WHAT IS NEEDED | Repeat nothing but the lines below running from the one containing "109 111 28.22" to the one containing "222 192 3831". Keep both end lines.

MATERIAL PROVIDED |
[Start of section]
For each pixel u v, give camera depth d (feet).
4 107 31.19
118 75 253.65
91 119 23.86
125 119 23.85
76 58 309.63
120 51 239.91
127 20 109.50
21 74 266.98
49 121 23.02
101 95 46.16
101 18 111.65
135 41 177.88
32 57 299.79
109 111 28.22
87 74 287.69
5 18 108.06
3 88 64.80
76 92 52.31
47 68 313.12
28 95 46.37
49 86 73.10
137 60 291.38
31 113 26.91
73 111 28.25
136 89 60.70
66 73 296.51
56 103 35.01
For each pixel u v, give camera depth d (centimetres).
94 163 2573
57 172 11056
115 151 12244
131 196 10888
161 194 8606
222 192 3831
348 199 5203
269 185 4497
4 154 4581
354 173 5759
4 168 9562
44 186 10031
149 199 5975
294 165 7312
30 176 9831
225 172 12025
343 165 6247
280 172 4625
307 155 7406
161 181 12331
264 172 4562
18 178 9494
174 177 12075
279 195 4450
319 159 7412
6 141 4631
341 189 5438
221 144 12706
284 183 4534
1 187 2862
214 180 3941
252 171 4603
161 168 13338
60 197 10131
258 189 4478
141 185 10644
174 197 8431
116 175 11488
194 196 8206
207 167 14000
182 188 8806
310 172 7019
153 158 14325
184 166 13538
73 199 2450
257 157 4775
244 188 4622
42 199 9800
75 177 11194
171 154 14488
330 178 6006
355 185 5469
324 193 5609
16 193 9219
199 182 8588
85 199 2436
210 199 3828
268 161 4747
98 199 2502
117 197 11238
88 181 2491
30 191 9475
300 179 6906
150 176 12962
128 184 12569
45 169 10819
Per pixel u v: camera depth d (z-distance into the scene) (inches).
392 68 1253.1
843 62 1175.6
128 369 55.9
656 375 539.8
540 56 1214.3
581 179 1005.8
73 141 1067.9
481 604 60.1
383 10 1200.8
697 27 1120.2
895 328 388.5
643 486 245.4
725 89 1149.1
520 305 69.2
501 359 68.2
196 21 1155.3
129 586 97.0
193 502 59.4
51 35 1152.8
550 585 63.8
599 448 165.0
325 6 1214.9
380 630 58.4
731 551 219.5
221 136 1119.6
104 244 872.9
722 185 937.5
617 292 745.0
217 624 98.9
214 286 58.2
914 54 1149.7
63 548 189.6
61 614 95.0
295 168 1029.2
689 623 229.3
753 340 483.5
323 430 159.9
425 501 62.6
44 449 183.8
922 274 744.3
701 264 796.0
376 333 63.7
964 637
[End of section]
WRITTEN ANSWER |
109 111 28.22
87 74 287.69
5 18 108.06
3 88 64.80
76 92 52.31
47 68 313.12
28 95 46.37
49 86 73.10
137 60 291.38
31 113 26.91
73 111 28.25
136 89 60.70
66 73 296.51
56 103 35.01
For each pixel u v, give camera depth d (centimetres).
94 163 2573
57 172 11056
115 151 12244
131 196 10888
161 194 8606
222 192 3831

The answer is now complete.